Labeling datasets for supervised object detection is a dull and time-consuming task. Errors can be easily introduced during annotation and overlooked during review, yielding inaccurate benchmarks and performance degradation of deep neural networks trained on noisy labels. In this work, we for the first time introduce a benchmark for label error detection methods on object detection datasets as well as a label error detection method and a number of baselines. We simulate four different types of randomly introduced label errors on train and test sets of well-labeled object detection datasets. For our label error detection method we assume a two-stage object detector to be given and consider the sum of both stages' classification and regression losses. The losses are computed with respect to the predictions and the noisy labels including simulated label errors, aiming at detecting the latter. We compare our method to three baselines: a naive one without deep learning, the object detector's score and the entropy of the classification softmax distribution. We outperform all baselines and demonstrate that among the considered methods, ours is the only one that detects label errors of all four types efficiently. Furthermore, we detect real label errors a) on commonly used test datasets in object detection and b) on a proprietary dataset. In both cases we achieve low false positives rates, i.e., when considering 200 proposals from our method, we detect label errors with a precision for a) of up to 71.5% and for b) with 97%.
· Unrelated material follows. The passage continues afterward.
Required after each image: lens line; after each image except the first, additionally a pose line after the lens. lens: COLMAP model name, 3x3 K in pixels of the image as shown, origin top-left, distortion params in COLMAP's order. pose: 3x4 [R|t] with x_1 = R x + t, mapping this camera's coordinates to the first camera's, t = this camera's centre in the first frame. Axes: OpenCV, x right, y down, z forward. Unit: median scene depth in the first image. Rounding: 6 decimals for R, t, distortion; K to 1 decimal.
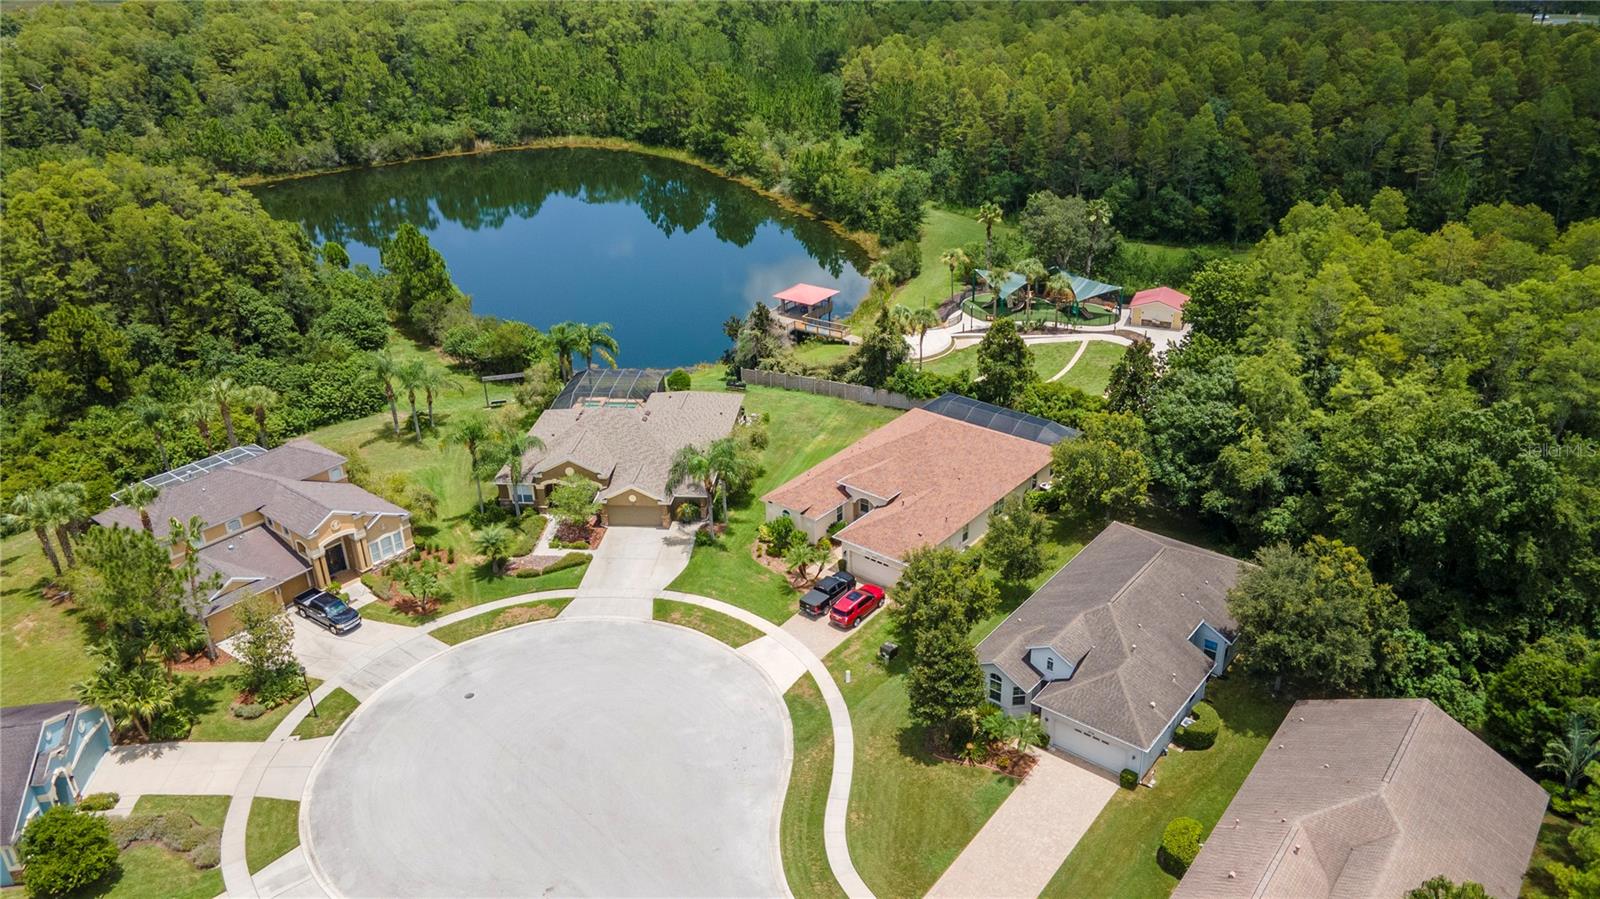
lens RADIAL K [[1187.7, 0, 799.6], [0, 1187.7, 451.3], [0, 0, 1]] dist [0.062042, -0.004836]
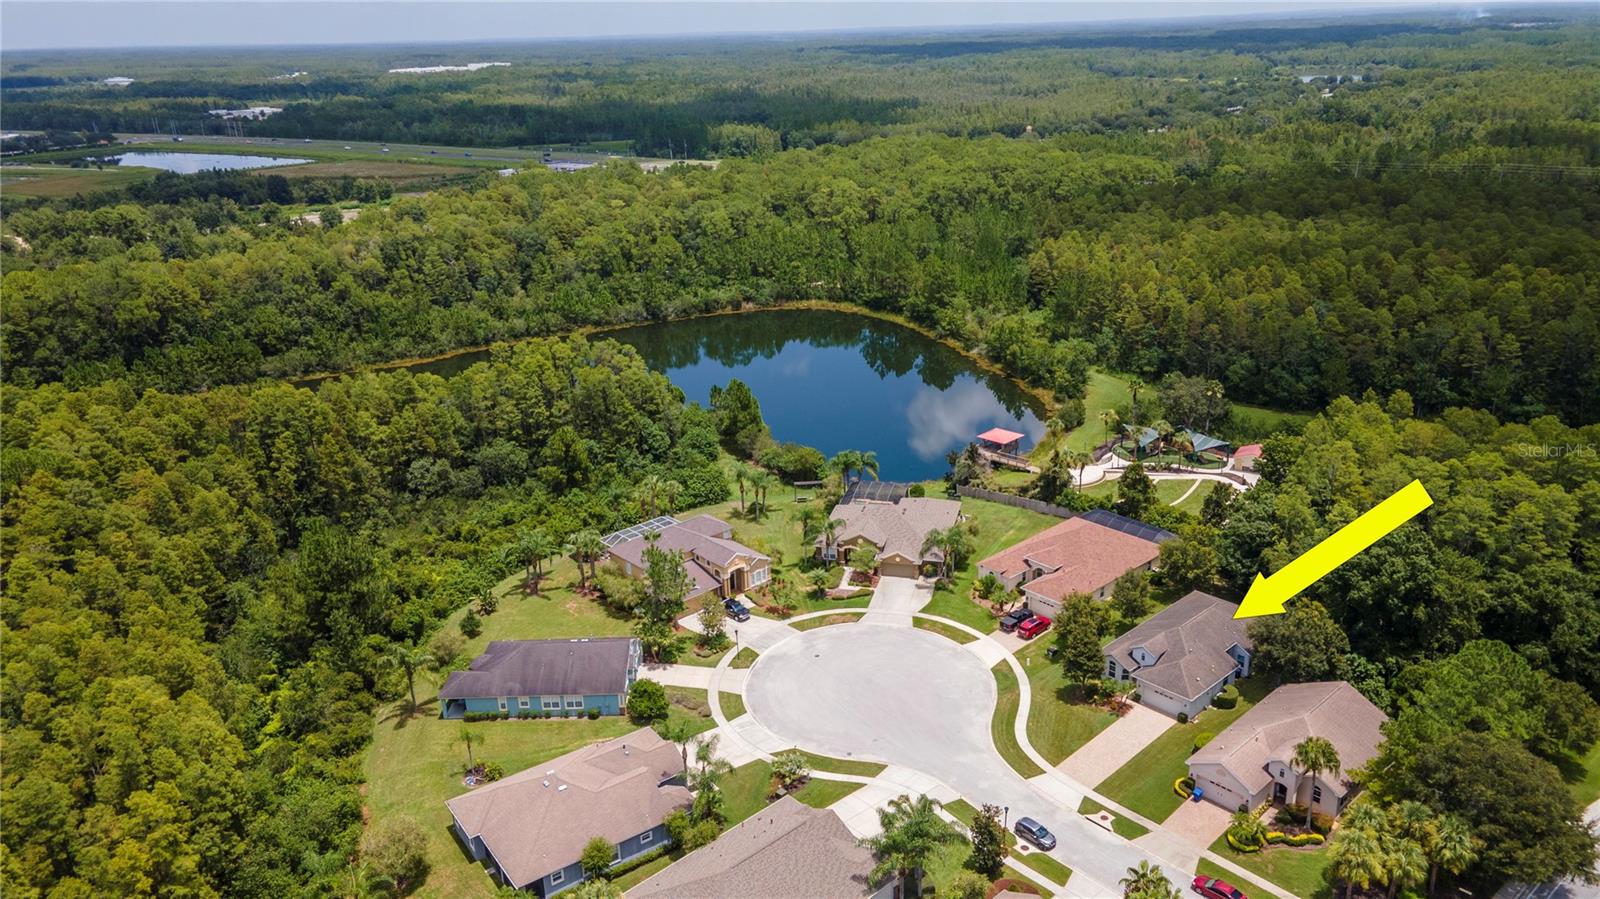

翻译：为监督式目标检测标注数据集是一项枯燥且耗时的任务。标注过程中容易引入错误，且在审核时被忽略，从而导致基准测试不准确，并降低基于噪声标签训练的深度神经网络的性能。本研究首次为目标检测数据集上的标签错误检测方法引入了一个基准测试，同时提出了一种标签错误检测方法及多个基线方法。我们在标注良好的目标检测数据集的训练集和测试集上模拟了四种不同类型的随机引入标签错误。对于我们的标签错误检测方法，假设已给定一个两阶段目标检测器，并考虑两个阶段的分类损失与回归损失之和。这些损失基于预测结果与包含模拟标签错误的噪声标签计算，旨在检测后者。我们将所提方法与三种基线方法进行比较：一种不使用深度学习的朴素方法、目标检测器的置信度得分以及分类 softmax 分布的熵。我们超越了所有基线方法，并证明在所考虑的方法中，只有我们的方法能高效检测所有四种类型的标签错误。此外，我们还在以下场景中检测了真实标签错误：a) 目标检测中常用的测试数据集，b) 专有数据集。两种情况下，我们都实现了较低的误报率，即当从我们的方法中选取 200 个候选时，a) 的检测精确率高达 71.5%，b) 为 97%。